Document passage ::
○ ○ ○ ○ ○ ○ ○
DeMarcus Cousins or Mason Plumlee? To many observers, the sudden importance of that question sums up the dire state of the Team USA’s roster.
The pickings are suddenly slim after Kevin Durant, last season’s league MVP, became the latest NBA star to excuse himself from the Team USA team that will compete at the FIBA World Cup, which starts late this month.
Kevin Durant pulls out of USA camp for physical and emotions reasons and not due to Paul George, @usabasketball announced.
— Marc J. Spears (@SpearsNBAYahoo) August 7, 2014
Statistic of note: Eight of the 15 players still in play for Team USA’s 12-man FIBA roster have yet to be selected for an NBA All-Star Game — Marc Stein (@ESPNSteinLine) August 8, 2014
With Durant unavailable, James Harden is the only player left on the roster who made the All-NBA first team last season. Stephen Curry made the second team, while Damian Lillard made the third team. Notice a trend? Not only are there only three All-NBA players left on the roster, but none of them are forwards or centers. Let’s take a look at the top 20 leaders in win shares last season and see how many players on the roster made the list.
But is this year’s team that much worse than the 2010 squad that took home the gold medal at the world championships? Actually, no.
○ ○ ○ ○ ○ ○ ○
Supplied information ::
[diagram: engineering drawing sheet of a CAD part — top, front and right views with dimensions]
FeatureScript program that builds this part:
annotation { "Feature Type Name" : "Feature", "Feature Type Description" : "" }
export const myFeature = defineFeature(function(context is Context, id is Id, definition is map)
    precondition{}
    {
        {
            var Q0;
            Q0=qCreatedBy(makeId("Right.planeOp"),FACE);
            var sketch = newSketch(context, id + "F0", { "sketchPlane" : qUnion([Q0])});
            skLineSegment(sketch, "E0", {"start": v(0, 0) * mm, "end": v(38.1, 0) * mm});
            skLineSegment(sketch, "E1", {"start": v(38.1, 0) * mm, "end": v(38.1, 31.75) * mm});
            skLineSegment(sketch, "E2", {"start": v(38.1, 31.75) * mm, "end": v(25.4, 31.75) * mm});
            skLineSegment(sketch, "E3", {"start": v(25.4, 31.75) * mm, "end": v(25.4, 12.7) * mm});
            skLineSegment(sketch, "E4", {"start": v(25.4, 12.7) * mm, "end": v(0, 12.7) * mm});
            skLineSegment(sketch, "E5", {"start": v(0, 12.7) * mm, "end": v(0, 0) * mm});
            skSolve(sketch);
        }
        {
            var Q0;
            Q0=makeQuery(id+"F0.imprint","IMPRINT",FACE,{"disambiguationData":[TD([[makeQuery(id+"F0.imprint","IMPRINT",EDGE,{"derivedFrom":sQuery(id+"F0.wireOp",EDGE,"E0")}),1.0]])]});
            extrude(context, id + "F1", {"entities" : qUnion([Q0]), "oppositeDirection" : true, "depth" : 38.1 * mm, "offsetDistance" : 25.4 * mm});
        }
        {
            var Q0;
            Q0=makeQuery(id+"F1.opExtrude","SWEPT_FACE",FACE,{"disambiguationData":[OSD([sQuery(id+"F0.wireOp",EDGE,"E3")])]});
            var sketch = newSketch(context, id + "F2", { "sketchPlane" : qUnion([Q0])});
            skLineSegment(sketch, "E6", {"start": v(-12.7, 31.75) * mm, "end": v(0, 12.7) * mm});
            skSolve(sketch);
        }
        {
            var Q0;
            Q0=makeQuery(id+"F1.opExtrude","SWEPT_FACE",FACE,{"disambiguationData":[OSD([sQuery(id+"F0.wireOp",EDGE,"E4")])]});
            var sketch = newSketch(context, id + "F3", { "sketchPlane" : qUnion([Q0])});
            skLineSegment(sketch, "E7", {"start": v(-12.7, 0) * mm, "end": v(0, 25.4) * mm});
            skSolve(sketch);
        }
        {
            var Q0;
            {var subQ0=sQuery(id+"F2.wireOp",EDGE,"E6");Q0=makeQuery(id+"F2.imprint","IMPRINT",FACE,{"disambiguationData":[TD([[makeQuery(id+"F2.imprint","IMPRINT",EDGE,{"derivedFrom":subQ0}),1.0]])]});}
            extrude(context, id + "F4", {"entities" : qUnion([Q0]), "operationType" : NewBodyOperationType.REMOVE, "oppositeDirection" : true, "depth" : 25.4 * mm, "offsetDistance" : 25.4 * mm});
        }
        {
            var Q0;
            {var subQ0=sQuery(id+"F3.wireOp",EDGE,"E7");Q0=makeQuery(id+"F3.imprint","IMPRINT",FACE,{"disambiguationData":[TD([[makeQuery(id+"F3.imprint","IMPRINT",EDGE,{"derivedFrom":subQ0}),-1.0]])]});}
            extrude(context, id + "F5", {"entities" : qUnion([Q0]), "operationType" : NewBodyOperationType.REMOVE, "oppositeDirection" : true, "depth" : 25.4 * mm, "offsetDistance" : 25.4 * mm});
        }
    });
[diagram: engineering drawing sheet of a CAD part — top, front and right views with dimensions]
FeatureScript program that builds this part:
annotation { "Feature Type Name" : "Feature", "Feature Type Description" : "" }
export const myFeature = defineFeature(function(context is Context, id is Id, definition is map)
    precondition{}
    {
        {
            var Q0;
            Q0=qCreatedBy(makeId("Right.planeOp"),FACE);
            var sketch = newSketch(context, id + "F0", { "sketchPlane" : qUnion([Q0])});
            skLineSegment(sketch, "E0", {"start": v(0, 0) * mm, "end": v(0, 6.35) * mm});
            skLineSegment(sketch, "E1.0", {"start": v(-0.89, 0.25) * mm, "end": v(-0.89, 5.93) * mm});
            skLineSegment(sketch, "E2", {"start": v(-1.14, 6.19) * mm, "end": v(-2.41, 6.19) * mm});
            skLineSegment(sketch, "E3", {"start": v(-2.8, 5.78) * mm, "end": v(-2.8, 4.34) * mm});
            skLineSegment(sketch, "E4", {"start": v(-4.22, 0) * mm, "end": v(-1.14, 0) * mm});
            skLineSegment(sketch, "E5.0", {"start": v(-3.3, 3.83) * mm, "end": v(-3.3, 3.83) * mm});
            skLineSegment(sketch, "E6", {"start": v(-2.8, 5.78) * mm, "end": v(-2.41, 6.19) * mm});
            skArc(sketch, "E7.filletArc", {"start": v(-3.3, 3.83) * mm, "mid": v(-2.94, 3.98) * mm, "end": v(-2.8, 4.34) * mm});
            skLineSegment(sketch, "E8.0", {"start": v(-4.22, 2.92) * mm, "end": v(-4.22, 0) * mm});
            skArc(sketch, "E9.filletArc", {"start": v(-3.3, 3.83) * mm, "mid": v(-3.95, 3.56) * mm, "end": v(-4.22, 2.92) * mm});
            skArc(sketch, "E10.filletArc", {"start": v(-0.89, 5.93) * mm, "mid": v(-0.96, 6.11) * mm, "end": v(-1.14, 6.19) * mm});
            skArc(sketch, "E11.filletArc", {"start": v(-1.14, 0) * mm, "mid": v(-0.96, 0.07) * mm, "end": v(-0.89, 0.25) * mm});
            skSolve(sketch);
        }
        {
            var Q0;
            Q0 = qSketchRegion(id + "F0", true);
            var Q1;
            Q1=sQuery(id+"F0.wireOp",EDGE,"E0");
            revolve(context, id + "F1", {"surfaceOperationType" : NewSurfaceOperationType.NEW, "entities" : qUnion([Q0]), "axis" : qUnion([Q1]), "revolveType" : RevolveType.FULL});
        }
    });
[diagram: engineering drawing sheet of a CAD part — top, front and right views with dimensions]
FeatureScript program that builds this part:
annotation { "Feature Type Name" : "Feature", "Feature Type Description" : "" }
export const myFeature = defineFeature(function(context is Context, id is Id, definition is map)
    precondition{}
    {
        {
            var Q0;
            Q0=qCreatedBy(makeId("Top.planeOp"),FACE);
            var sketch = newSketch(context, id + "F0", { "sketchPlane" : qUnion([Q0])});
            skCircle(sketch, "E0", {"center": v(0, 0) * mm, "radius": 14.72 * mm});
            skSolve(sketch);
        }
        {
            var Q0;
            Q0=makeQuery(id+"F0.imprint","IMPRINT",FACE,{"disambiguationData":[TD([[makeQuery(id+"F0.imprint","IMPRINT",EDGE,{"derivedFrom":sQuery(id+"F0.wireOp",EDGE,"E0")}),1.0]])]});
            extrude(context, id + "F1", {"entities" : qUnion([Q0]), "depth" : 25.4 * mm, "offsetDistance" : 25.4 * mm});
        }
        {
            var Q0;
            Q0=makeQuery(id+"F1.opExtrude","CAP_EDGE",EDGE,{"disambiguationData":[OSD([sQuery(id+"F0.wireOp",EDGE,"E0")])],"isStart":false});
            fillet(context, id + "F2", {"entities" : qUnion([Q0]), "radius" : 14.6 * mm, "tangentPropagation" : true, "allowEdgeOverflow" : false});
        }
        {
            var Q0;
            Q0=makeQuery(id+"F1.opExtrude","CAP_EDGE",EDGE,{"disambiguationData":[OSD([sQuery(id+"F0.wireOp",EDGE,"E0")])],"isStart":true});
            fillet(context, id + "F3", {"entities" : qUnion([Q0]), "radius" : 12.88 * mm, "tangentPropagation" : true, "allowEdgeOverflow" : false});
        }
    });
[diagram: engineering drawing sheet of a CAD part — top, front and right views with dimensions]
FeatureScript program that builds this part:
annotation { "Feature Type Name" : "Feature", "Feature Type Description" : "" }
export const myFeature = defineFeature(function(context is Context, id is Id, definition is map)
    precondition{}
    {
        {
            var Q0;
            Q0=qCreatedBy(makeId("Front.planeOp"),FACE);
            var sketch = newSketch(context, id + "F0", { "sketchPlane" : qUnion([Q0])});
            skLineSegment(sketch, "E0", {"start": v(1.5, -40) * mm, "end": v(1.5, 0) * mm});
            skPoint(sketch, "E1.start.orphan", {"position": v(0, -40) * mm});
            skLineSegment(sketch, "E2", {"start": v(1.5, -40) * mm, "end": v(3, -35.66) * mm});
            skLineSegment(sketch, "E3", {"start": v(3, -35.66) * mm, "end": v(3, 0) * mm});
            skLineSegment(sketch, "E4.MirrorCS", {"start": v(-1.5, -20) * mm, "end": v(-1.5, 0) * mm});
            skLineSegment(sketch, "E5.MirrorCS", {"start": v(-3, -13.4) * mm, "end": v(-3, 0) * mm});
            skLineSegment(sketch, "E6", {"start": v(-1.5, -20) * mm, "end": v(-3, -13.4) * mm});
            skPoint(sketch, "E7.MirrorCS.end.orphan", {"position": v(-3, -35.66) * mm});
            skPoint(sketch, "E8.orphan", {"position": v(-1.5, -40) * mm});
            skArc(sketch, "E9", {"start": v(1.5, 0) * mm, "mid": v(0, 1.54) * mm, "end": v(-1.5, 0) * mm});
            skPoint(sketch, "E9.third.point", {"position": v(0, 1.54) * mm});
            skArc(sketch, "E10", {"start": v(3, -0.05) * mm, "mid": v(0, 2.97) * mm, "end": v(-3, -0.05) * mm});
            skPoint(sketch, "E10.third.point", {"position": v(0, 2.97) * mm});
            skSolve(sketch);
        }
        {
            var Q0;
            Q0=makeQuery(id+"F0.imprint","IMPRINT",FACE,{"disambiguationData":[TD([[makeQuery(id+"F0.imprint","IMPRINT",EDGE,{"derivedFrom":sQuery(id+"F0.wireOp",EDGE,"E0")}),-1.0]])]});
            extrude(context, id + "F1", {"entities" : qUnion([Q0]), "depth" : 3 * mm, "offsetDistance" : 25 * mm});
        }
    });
○ ○ ○ ○ ○ ○ ○
Your objective ::
Answer these questions from the Team USA roster text above.
(a) According to Marc Stein's statistic, how many of the 15 players still in play had yet to be selected for an NBA All-Star Game?
(b) With Durant unavailable, which player is the only one left on the roster who made the All-NBA first team last season?
(c) What did the 2010 squad take home at the world championships?

Response for this exercise ::
(a) Eight
(b) James Harden
(c) The gold medal